*Texto de origen:*
------

Él dirá, probablemente, que no desea morir, pero que
está dispuesto a ello antes que a contravenir la voluntad
divina. No obstante, esta estupidez puede resumirse
adecuadamente
diciendo que el enfermo, en sus circunstancias, desea morir, en
el
sentido de que considera la muerte como su mejor opción. Es
cierto que el motivo por el que el enfermo desea morir es
irracional y
dogmático, pero esto es irrelevante, porque todo deseo es en
última instancia irracional, aunque no esté sustentado
por un argumento dogmático. Contravenir la voluntad de alguien
sólo porque no nos convencen sus explicaciones de por qué
desea lo que desea es inmoral, porque dicha persona siempre
podría sustituir sus explicaciones poco convincentes por la
explicación que cualquiera tiene derecho a aducir para
justificar sus propios deseos: "porque eso es lo que quiero".
Cualquier
presunto argumento racional que pretenda establecer lo que a una
persona le conviene hacer siempre tomará como axiomas ciertos
fines irracionales. Ciertamente, si una persona tiene como fin
conservar su vida, creer en un Dios meticón que le prohíbe las
transfusiones de sangre no es un buen medio para lograr tal fin,
pero
nadie puede justificar racionalmente que una persona deba asumir
como
fin prioritario conservar su vida. Si pretendemos forzar a
alguien a
que haga algo convencidos de que eso es lo mejor para él,
nuestra acción será inmoral (es decir, irracional) porque
estaremos imponiendo dogmáticamente que lo que nosotros
consideramos "lo mejor para él" ha de ser lo mismo que él
considere "lo mejor para él" y no hay forma alguna de justificar
eso racionalmente. El dicho "sarna
con
gusto no pica" encierra uno de los principios éticos
más difíciles de asimilar para muchas mentes
bienintencionadas que no son conscientes de la subjetividad de
sus
propios deseos. Por supuesto, nada de lo dicho aquí contradice
que sea lícito cualquier intento de convencer mediante
argumentos a cualquiera para que reniegue de algún dogma que le
perjudica. Tratar de hacerle renegar de un dogma que le hace
feliz es
un asunto más controvertido.

------

*Datos de entrada:*
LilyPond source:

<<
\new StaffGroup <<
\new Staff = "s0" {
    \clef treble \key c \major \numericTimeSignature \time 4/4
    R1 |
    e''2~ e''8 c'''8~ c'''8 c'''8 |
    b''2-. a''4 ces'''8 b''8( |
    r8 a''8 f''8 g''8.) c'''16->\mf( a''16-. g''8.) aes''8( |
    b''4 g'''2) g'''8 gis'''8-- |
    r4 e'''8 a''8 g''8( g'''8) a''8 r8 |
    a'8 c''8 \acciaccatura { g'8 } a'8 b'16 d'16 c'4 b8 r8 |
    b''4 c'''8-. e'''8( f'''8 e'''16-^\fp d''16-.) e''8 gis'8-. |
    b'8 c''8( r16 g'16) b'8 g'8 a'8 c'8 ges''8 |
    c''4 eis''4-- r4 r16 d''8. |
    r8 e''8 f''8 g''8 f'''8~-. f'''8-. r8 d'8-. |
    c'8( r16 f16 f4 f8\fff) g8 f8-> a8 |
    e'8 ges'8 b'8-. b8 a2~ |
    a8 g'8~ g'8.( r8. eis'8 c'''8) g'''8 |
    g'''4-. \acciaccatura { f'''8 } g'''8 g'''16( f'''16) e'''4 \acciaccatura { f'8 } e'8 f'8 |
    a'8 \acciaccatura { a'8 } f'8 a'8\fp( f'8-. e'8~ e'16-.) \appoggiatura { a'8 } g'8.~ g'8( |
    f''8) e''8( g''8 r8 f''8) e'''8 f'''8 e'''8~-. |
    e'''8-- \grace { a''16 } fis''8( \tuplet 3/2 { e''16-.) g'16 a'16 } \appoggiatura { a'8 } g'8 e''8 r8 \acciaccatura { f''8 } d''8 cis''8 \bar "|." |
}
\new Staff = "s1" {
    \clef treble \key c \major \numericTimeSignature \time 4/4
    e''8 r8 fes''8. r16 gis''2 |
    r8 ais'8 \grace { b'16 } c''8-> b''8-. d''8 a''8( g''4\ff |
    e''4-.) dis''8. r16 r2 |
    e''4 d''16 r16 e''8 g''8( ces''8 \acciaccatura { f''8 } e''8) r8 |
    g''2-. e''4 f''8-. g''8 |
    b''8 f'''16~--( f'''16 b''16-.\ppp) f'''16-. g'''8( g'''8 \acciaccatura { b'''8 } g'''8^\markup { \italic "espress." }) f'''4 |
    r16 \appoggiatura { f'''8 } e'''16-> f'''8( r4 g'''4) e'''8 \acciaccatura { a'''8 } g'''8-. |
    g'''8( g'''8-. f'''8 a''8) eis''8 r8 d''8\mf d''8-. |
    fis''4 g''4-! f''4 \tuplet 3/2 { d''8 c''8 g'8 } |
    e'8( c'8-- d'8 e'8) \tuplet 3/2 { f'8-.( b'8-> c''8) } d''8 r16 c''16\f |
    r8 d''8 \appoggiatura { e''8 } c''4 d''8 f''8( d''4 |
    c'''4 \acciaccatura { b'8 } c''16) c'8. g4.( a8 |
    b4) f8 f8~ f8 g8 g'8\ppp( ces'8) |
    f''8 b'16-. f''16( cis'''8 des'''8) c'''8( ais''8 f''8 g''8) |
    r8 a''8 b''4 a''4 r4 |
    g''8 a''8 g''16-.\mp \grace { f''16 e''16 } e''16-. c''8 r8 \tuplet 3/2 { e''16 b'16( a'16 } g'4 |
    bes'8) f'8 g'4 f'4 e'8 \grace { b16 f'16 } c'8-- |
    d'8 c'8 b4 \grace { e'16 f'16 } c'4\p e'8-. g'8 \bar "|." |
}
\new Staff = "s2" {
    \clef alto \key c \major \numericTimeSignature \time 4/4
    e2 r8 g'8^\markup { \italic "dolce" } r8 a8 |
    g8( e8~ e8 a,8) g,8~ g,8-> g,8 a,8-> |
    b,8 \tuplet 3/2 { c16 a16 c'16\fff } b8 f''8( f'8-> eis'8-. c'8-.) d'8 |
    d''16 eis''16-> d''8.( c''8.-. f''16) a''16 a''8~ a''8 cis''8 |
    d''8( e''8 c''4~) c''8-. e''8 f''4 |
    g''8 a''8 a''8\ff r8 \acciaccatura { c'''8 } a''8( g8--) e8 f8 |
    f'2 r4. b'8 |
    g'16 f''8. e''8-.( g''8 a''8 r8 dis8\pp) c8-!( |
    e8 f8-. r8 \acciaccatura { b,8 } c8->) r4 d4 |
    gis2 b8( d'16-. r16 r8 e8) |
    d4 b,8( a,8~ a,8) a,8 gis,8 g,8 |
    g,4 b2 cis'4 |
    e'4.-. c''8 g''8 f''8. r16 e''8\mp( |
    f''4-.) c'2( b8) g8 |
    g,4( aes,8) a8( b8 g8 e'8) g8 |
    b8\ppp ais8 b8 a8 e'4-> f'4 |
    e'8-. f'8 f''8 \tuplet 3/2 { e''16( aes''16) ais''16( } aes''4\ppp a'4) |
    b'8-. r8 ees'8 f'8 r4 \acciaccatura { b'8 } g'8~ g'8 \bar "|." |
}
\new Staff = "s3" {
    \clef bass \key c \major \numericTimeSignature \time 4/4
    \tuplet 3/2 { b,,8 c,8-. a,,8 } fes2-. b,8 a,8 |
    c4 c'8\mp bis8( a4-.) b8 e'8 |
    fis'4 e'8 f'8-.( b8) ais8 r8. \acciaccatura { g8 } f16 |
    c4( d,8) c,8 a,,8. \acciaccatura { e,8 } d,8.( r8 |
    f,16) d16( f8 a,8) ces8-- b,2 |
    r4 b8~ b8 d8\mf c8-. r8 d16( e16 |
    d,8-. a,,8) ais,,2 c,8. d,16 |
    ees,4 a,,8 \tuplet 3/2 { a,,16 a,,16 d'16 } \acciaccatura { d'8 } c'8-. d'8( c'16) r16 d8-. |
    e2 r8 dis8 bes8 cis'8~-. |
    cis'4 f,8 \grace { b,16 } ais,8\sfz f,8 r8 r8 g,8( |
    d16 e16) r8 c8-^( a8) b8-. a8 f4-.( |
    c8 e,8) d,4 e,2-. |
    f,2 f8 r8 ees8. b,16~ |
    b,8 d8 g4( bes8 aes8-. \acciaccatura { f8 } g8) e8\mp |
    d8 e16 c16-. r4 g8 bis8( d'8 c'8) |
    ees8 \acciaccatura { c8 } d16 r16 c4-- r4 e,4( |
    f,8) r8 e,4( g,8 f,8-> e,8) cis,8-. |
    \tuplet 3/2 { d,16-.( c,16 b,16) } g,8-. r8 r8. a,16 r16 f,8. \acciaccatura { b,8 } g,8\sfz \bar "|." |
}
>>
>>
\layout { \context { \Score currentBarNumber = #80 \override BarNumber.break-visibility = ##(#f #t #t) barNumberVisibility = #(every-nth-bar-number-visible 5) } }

------

*Instrucciones:* Continúa el texto sobre respetar los deseos del enfermo que rechaza una transfusión por su fe, a partir de su última frase.

*Resultado:*
Así, por ejemplo, si un dictador transforma un país en
una cárcel comunista, en la que no existen desigualdades
sociales, donde no hay hambre ni desempleo, etc., pero se
encuentra con
que todos los que pueden tratan de huir al extranjero porque ser
pobre
en otro país tiene más perspectivas de futuro que ser
igual a todo el mundo en el propio, podrá tachar a los
tránsfugas de desleales ingratos, pero la realidad es que nadie
tiene que estarle agradecido por imponer por la fuerza un modelo
de
sociedad que tendrá todas las virtudes que se quiera, pero que
no sirven de nada si, en suma, no se trata del modelo de
sociedad que
desean sus compatriotas. Por el contrario, si se obstina en
mantenerse
en el poder por la fuerza, en contra de la Ética y del Derecho
(no del derecho de su sistema legal, sino del Derecho racional),
lo
único que consigue es justificar ética y
jurídicamente a cualquiera de sus compatriotas que se considere
oprimido a pegarle un tiro si encuentra la ocasión.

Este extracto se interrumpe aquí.